§ CONSIGNE 1
D'après le texte sur les centres régionaux d'assistance technique, répondez aux questions suivantes :
(a) En quelle année et dans quelle ville le METAC a-t-il été créé ?
(b) Avec quelle banque les activités des centres se déroulent-elles en coopération étroite ?
(c) Combien de pays/territoires le METAC dessert-il ?
§ CONSIGNE 2
Poursuivez le texte sur les centres régionaux d'assistance technique après sa dernière phrase.

Les AFRITAC sont financés par les contributions du FMI, des pays hôtes et des états bénéficiaires, ainsi que d’un certain nombre de donateurs parmi lesquels l’Allemagne, l’Australie, la Banque africaine de développement, la Banque européenne d’investissement, le Brésil, le Canada, la Commission européenne, la France, l’Italie, le Koweït, le Luxembourg, les Pays-Bas, le Royaume-Uni et la Suisse.
Les activités des centres se déroulent en coopération étroite avec la Banque africaine de développement et les partenaires donateurs. Ces activités facilitent la conception, la mise en œuvre et le suivi coordonnés des programmes d’assistance technique en cours dans les pays membres.
Le Centre régional d’assistance technique du Moyen-Orient
Le Centre d’assistance technique du Moyen-Orient (METAC) a été créé à Beyrouth (Liban), en 2004, pour desservir dix pays/territoires du Moyen-Orient (Afghanistan, Cisjordanie et bande de Gaza, Égypte, Irak, Jordanie, Liban, Libye, Soudan, Syrie et Yémen). La mission du METAC consiste principalement à contribuer au renforcement de la capacité des pays de la région d’assurer une gestion macroéconomique et financière efficace, ainsi qu’à soutenir l’intégration de la région à l’économie mondiale. Le METAC s’emploie tout particulièrement à aider les pays de la région qui sortent d’un conflit à atteindre la stabilité économique et à se doter des institutions de base nécessaires à la conduite de la politique économique. Le METAC a été conçu dans le but de renforcer la coordination des activités des divers partenaires pour le développement et de favoriser la mise en œuvre efficace de programmes économiques au Moyen-Orient. Son cycle actuel de programmes est financé par des contributions de la Banque européenne d’investissement, de la Commission européenne, de la France, du FMI, du Koweït, d’Oman, du pays hôte, le Liban, et des pays bénéficiaires.

§ DONNÉES FOURNIES
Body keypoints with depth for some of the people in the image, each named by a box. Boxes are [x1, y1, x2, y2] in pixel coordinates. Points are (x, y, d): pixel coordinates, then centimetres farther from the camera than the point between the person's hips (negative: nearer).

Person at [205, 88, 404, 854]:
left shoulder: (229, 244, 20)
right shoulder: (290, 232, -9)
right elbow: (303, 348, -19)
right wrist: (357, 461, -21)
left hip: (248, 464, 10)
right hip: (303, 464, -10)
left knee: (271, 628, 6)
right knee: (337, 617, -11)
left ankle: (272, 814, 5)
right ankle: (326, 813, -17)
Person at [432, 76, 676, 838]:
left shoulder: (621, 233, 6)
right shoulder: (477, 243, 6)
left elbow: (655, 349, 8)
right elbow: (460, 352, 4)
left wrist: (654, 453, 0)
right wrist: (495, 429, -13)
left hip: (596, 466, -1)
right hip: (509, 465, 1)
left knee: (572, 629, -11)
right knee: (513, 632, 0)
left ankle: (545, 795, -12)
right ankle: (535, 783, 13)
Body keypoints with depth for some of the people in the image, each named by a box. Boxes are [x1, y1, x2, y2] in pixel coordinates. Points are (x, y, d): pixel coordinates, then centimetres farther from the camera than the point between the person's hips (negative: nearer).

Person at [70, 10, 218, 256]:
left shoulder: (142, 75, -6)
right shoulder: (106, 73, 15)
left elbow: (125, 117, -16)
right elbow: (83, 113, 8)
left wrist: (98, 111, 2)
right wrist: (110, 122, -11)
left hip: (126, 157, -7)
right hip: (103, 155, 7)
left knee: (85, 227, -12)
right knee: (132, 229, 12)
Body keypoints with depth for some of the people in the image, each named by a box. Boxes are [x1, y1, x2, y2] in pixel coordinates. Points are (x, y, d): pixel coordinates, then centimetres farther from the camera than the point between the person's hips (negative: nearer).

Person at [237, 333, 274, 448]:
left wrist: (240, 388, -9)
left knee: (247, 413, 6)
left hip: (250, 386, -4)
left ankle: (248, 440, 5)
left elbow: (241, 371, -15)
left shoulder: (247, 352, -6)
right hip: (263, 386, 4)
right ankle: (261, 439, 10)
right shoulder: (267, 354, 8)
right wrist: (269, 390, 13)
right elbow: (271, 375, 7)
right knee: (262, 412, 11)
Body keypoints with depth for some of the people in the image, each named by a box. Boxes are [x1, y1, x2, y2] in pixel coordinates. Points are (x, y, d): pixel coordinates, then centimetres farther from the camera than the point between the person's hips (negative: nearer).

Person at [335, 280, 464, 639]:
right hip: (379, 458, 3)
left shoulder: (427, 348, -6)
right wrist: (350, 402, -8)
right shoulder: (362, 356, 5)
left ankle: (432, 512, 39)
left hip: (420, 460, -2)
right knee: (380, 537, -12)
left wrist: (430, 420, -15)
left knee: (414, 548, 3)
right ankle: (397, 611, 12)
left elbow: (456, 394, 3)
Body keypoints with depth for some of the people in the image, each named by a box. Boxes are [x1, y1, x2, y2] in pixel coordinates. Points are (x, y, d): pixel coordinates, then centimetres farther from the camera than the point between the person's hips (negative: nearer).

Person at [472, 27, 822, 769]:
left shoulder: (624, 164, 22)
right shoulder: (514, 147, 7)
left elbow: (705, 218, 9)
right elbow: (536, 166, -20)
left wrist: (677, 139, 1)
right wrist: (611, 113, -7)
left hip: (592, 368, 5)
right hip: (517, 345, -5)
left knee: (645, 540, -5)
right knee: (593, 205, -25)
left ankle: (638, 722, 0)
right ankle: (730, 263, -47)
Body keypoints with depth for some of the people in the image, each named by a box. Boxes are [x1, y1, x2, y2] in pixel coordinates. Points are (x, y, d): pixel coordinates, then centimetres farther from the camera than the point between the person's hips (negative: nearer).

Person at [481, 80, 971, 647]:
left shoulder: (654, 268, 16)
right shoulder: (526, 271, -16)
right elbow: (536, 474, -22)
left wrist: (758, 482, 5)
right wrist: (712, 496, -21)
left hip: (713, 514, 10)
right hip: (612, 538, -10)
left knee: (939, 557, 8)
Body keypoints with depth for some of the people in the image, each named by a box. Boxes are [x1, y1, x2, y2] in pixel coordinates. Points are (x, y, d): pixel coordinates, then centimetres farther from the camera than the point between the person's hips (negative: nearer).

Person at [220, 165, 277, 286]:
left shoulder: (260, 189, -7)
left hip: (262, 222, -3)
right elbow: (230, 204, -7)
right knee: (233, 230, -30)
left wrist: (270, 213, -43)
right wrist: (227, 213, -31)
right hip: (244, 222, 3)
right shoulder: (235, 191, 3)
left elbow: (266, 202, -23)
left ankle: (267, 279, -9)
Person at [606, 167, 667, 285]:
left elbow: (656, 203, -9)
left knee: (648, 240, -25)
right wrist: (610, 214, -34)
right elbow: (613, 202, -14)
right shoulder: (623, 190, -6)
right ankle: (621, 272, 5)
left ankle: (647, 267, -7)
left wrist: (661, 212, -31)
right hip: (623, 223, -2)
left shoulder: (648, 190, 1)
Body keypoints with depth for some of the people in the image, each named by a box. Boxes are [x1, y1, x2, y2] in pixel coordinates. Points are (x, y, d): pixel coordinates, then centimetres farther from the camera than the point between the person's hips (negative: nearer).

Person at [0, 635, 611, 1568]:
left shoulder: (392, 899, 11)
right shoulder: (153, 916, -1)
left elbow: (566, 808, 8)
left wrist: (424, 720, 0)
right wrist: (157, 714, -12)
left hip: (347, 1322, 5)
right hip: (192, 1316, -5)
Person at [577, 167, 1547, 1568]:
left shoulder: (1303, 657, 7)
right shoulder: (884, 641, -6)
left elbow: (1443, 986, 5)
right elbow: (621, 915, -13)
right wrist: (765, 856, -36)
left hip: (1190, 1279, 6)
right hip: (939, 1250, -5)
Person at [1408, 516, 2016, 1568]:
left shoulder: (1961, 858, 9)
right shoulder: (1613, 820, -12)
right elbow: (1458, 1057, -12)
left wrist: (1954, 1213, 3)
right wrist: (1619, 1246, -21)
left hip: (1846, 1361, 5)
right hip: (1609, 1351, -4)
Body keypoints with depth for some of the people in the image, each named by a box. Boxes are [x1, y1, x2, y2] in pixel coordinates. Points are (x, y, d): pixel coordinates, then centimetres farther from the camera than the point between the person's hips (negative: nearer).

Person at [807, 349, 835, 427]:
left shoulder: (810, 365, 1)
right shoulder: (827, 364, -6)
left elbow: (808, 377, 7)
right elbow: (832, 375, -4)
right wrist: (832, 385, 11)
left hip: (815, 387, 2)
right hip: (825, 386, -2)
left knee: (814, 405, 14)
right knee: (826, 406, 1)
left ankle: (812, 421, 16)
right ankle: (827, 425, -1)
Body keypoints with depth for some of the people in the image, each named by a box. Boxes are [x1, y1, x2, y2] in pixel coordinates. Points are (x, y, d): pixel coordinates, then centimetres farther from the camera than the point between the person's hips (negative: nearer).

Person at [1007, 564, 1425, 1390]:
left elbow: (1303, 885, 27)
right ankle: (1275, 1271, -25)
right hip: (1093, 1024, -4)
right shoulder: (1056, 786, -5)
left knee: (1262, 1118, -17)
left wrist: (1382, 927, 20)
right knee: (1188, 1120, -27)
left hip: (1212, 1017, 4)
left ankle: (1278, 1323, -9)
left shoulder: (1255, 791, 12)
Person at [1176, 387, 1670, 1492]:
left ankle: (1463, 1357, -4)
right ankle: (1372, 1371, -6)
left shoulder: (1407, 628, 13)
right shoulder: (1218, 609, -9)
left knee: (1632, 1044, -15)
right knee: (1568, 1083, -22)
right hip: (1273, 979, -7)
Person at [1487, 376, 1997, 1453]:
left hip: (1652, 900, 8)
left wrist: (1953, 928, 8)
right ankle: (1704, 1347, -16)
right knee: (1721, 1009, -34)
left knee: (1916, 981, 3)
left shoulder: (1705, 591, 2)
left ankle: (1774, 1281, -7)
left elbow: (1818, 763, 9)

§ RÉPONSE FINALE 1
(a) En 2004, à Beyrouth (Liban).
(b) La Banque africaine de développement.
(c) Dix pays/territoires.

§ RÉPONSE FINALE 2
Le Centre régional d’assistance technique de l’Amérique centrale, Panama et la République dominicaine
Le Centre régional d’assistance technique de l’Amérique centrale, Panama et la République Dominicaine (CAPTAC-DR) a ouvert ses portes en mai 2009 au Guatemala, pour desservir le Costa Rica, le Guatemala, le Honduras, le Nicaragua, Panama, la République dominicaine, et le Salvador. Le centre fournit une assistance technique axée sur la supervision du secteur financier, l’administration des impôts et des douanes, les cadres de dépense à moyen terme et la gestion des finances publiques, les marchés monétaires et les statistiques macroéconomiques. Ses objectifs sont d’améliorer les institutions et de renforcer l’intégration régionale. Le centre est financé par l’Allemagne, la Banque d’Amérique centrale pour l’intégration économique, la Banque interaméricaine de développement, le Canada, la Commission Européenne, l’Espagne, le FMI, le Mexique, le pays hôte, le Guatemala, et les pays bénéficiaires.